Mi familia no mantenía ningún tipo de relación con ella. Alguna historia mal contada se había tejido en los intersticios de mi memoria y conocía de ella sus lugares vulnerables y, por mérito propio, sabía además de su religiosidad de cera. Esa cara no me era ajena, supe espiarla sin pruritos rumbo a las misas de los domingos, solo que ahora estábamos a poca distancia, enfrentados. Entonces pude ver menos arrugas que las imaginadas y pude ver también su cuerpo. Mi madre hablaba de una bruja, yo suponía que ella volaba. (Ahora estaba sobre la tierra de su patio cítrico dispuesta a alcanzarme el balón). Estiró el brazo como el mejor de los arqueros, la pelota pasó sobre mi cabeza hasta caer en mi patio y yo, agradeciendo el gesto, me levanté lo gorra. Ella sonrió como solía hacerlo a veces mi madre y caí en mi patio con la palidez de una cala. Si resto las bromas de las que fui objeto, me quedo con con una jornada develadora. La bruja, había perforado un lugar insospechado de mis certezas. Debí utilizar algunos días para rearmar mi mundo y luego, volví a ser el delantero escurridizo que todos conocían y creo, temían.

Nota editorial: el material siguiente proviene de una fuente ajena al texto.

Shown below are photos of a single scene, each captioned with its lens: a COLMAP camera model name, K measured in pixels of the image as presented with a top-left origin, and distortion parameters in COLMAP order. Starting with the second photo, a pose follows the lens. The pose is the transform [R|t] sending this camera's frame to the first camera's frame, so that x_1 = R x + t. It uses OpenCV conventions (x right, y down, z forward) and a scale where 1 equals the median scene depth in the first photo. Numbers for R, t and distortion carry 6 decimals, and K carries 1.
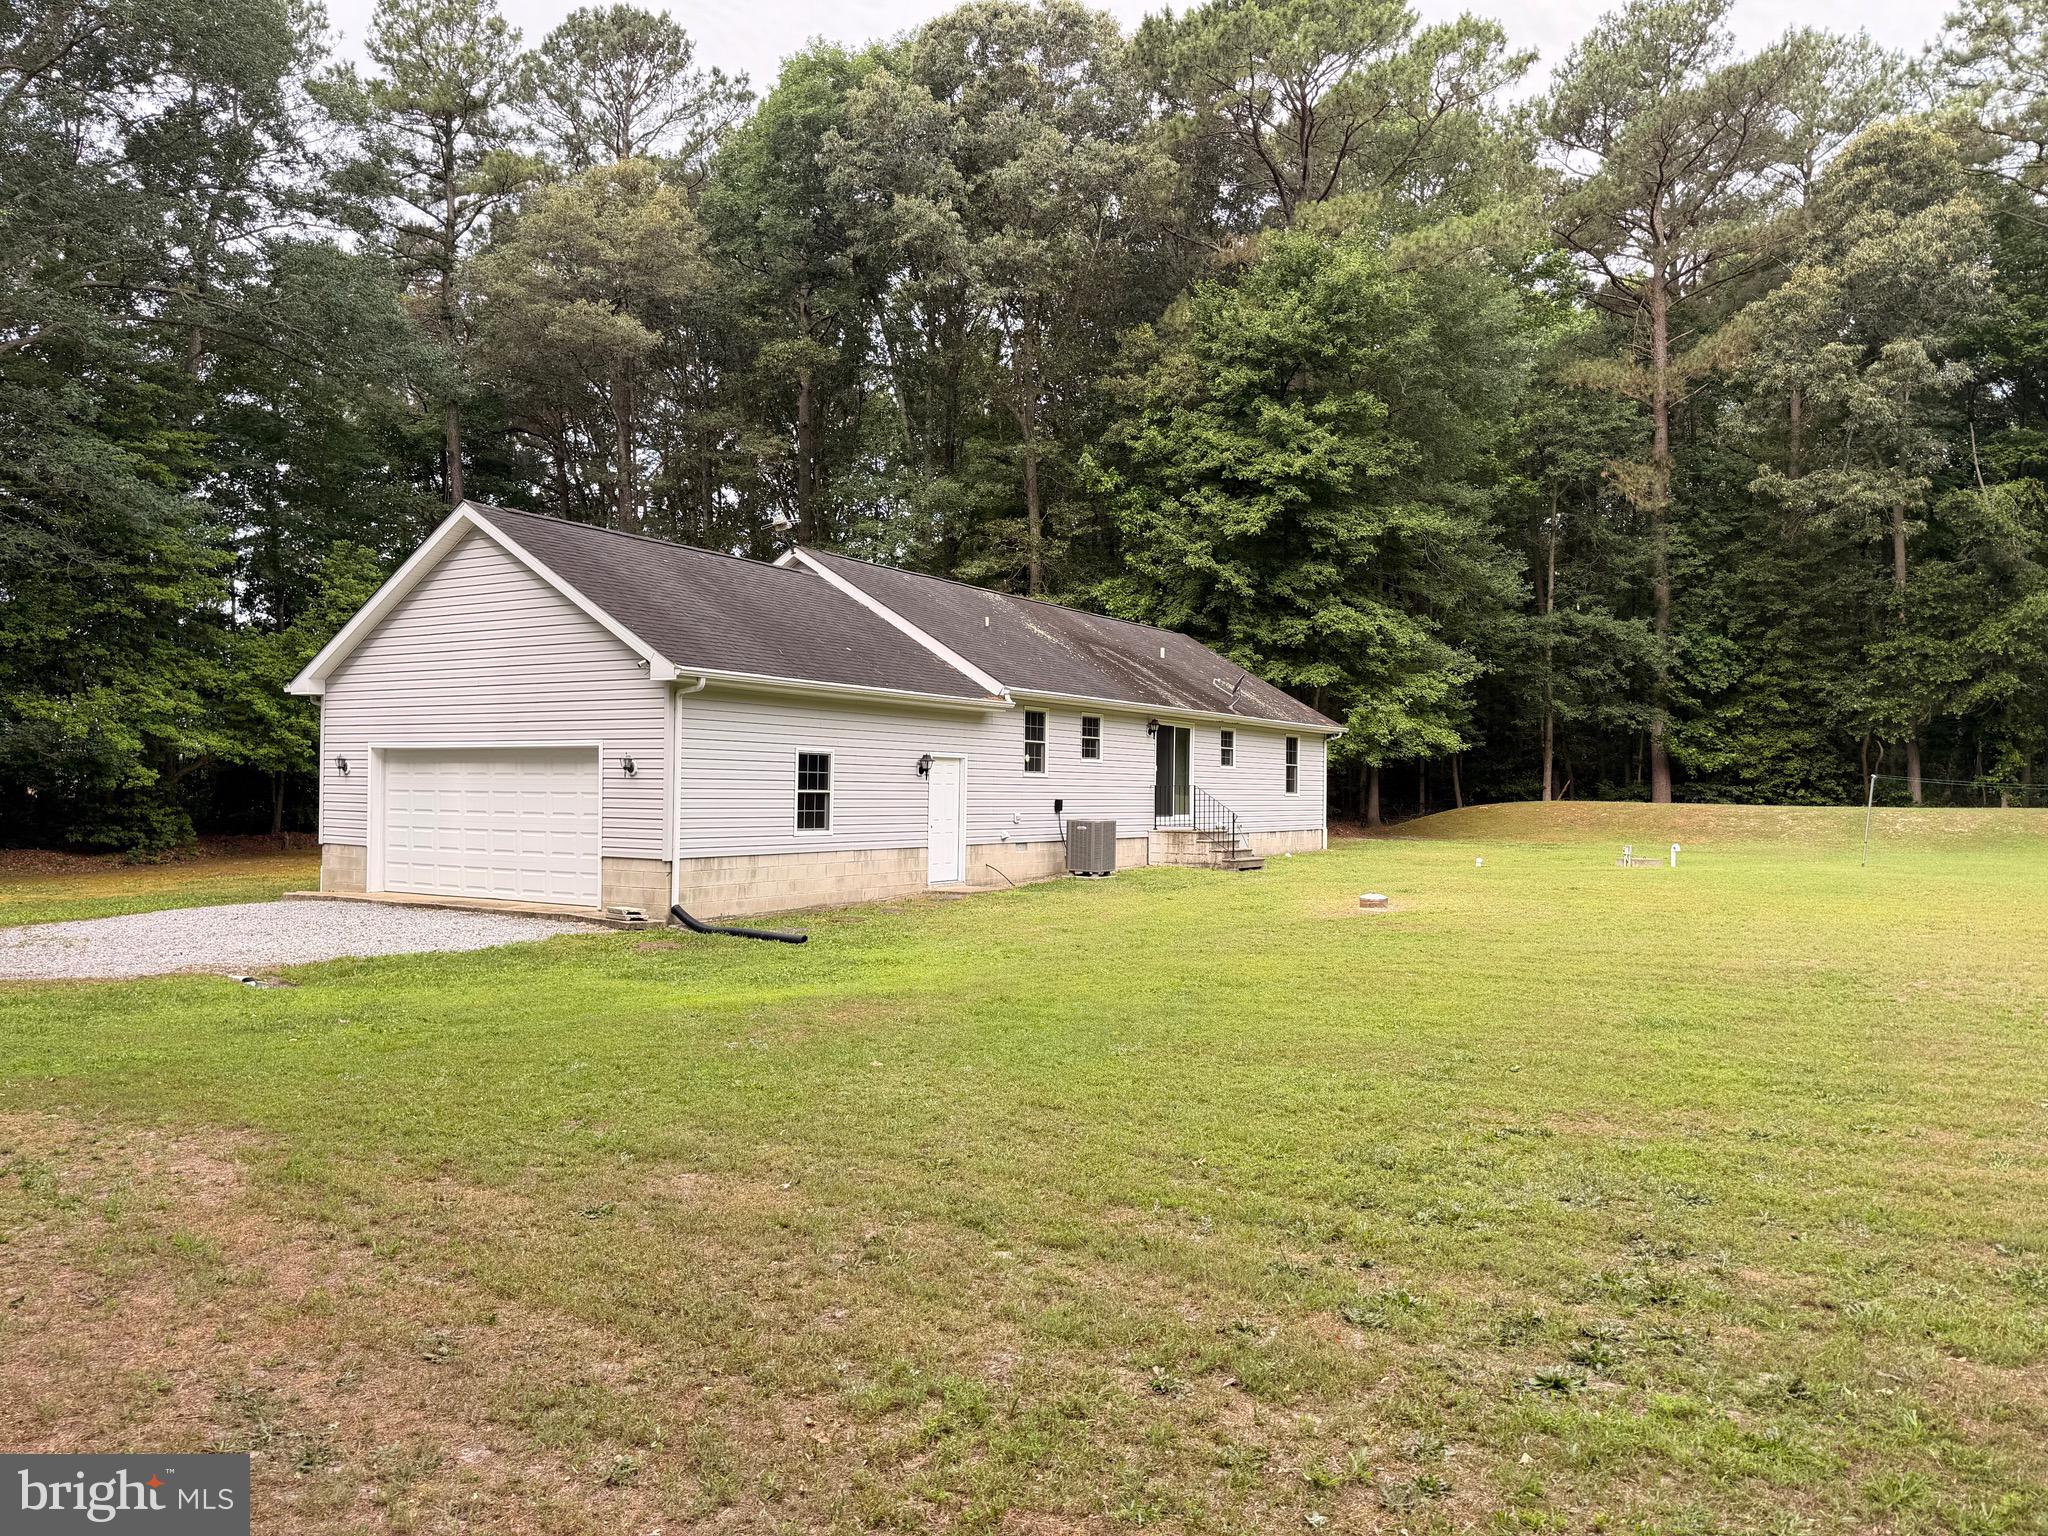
lens RADIAL K [[1428.5, 0, 1013.2], [0, 1428.5, 775.4], [0, 0, 1]] dist [0.079979, -0.106560]
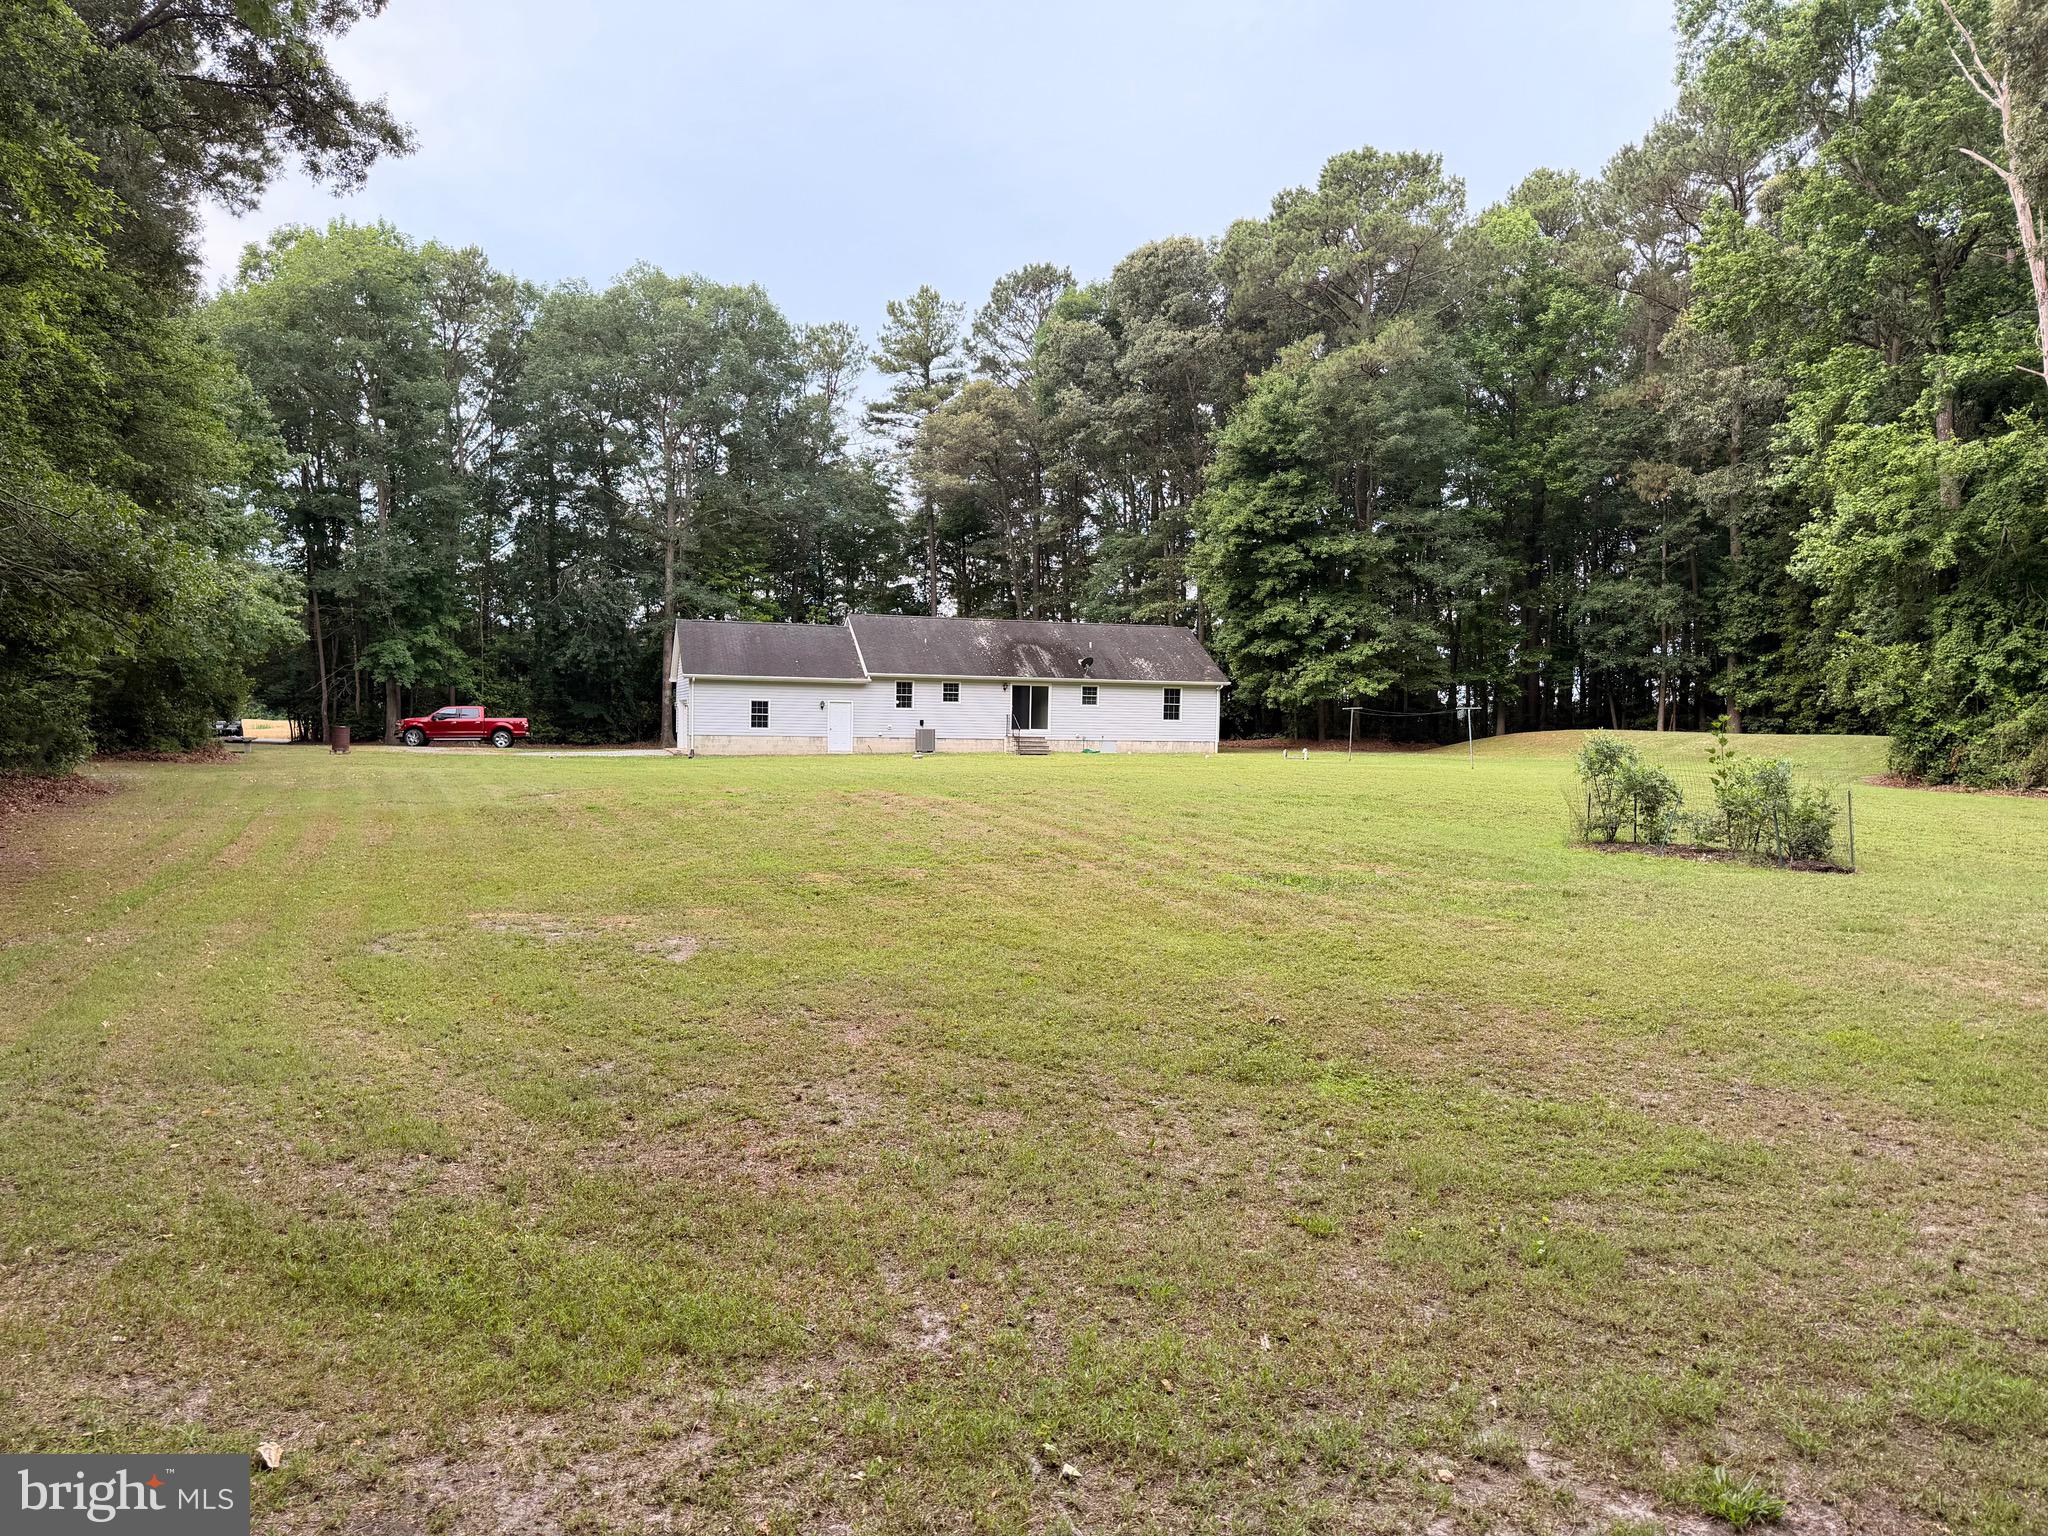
lens RADIAL K [[1428.5, 0, 1013.2], [0, 1428.5, 775.4], [0, 0, 1]] dist [0.079979, -0.106560]
pose [[0.765931, 0.024784, -0.642445, 1.410210], [-0.000252, 0.999268, 0.038248, 0.015794], [0.642923, -0.029133, 0.765376, -0.581156]]
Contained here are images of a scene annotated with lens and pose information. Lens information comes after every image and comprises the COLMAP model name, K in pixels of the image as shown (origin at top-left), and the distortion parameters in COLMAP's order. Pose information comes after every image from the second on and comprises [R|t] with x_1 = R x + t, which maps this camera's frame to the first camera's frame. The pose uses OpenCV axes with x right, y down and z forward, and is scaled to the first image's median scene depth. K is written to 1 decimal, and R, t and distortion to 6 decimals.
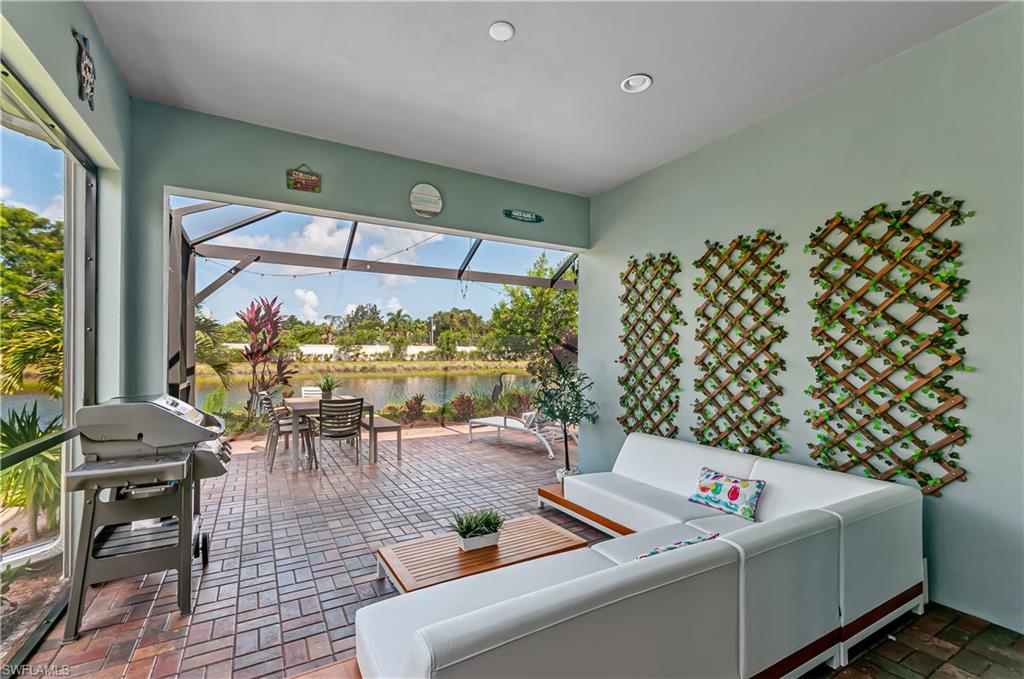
lens RADIAL K [[447.0, 0, 510.7], [0, 447.0, 357.0], [0, 0, 1]] dist [-0.000298, -0.000338]
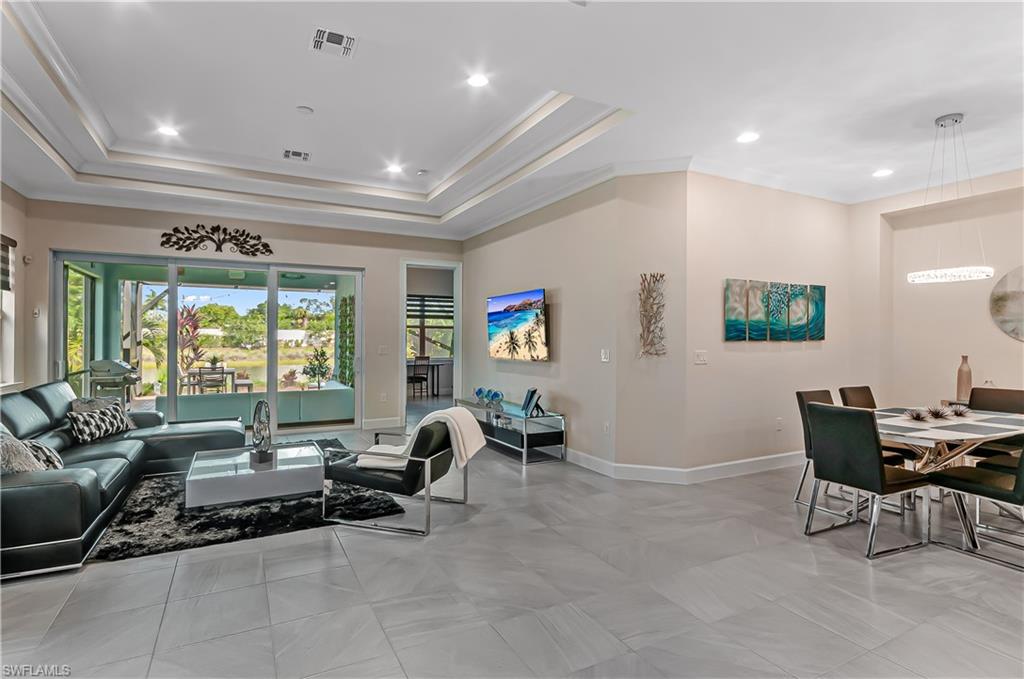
lens RADIAL K [[504.4, 0, 512.0], [0, 504.4, 339.5], [0, 0, 1]] dist [-0.010398, -0.000798]
pose [[0.999822, 0.000711, -0.018834, 0.085030], [-0.000809, 0.999986, -0.005240, -0.001149], [0.018830, 0.005254, 0.999809, -0.101389]]
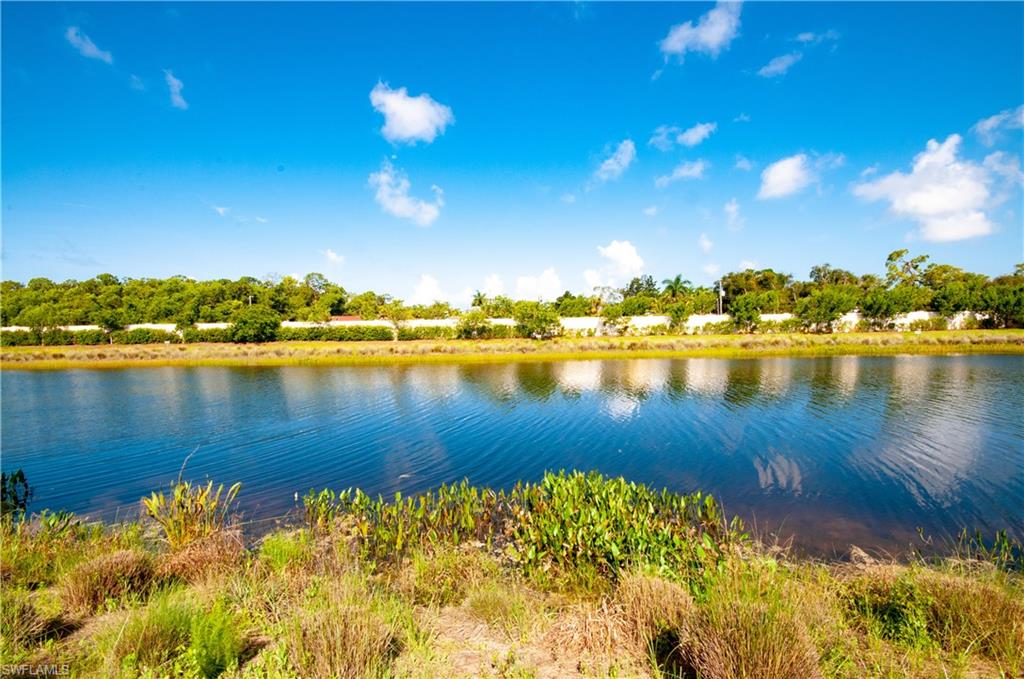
lens RADIAL K [[440.9, 0, 512.0], [0, 440.9, 339.5], [0, 0, 1]] dist [-0.024137, -0.000241]
pose [[0.821446, -0.006784, -0.570247, -0.060634], [0.015949, 0.999811, 0.011079, 0.003912], [0.570064, -0.018196, 0.821399, 0.243051]]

Y aunque de allí en más boicoteé los planes para fastidiarla, suponiendo que no tenían el más absoluto sentido, debo reconocer que los sucesivos juegos cumplieron con parte de nuestros planes. En poco tiempo, ella se reconstituyó en el motivo de nuestras reuniones. Ya no la fastidiábamos, por el contrario, estaba feliz de que jugáramos en el dormitorio de su casa. Mi madre no lo sabía.